そこで料理の次に何を意識するのかというとこの世界に登場するキャラクターです。

のぶで働く日本人二人は、きちんと日本人的なキャラをしていなければこの話は成立しません。
だから、異世界側の人達だからこその価値観・職業・人間性を描くことで話に奥行や展開の広がりを作る必要があります。

それもまた、舞台が完全に「のぶ」に限定されていることを利用しています。
要はさっきもさらっと書いた、居酒屋を利用する異世界の住人達の群像劇を展開していくことです。

ベルトホルトのイカ嫌いを治す話や親方喧嘩なんかがわかりやすい話で、メインが料理そのものから登場人物の性格ややりとりに比重を置くようシフトしているのがわかります。
居酒屋という人と人との繋がりを大事にする場所を上手く使ってグルメ小説と平行して人情ドラマを展開させて読者を飽きないようにしているわけです。
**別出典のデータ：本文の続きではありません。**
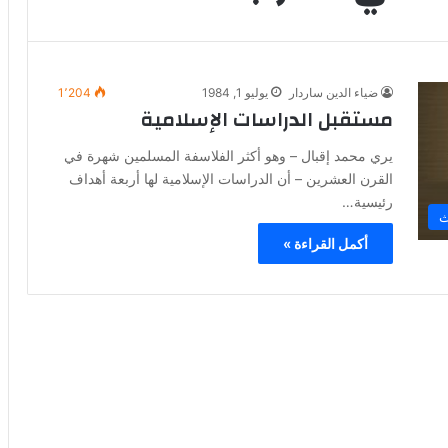
ضياء الدين ساردار
يوليو 1, 1984
1٬204
مستقبل الدراسات الإسلامية
يري محمد إقبال – وهو أكثر الفلاسفة المسلمين شهرة في
القرن العشرين – أن الدراسات الإسلامية لها أربعة أهداف
رئيسية…
ث
أكمل القراءة »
時折話が政治や大事件に結びつくこともありますが、あくまで本筋は居酒屋か伸びてもその近所(鰻買いに行くだけ)で事を納めています。
最後の国家間の会議ですら、真似たのは居酒屋としての接客でありのぶが大舞台で料理をしたわけではないのが、この物語の在り方を示していると言えるかもしれません。

国にちょっとした影響は与えつつも、居酒屋としての領分を越えることもなければ直接世界を救うなんてこともない。
あくまで一軒の居酒屋とそこで出会う人達が少しずつ影響されて生活しているという、異世界交流の物語でありだからこそ魅力ある作品に仕上がったのだと思います。

あ、個人的にこの物語のツッコミというか疑問として、売り上げが順調に伸びているだろう「のぶ」にしょっちゅうこの売上分の金銀を換金させられる質屋の需要と供給バランスは大丈夫なんだろうか。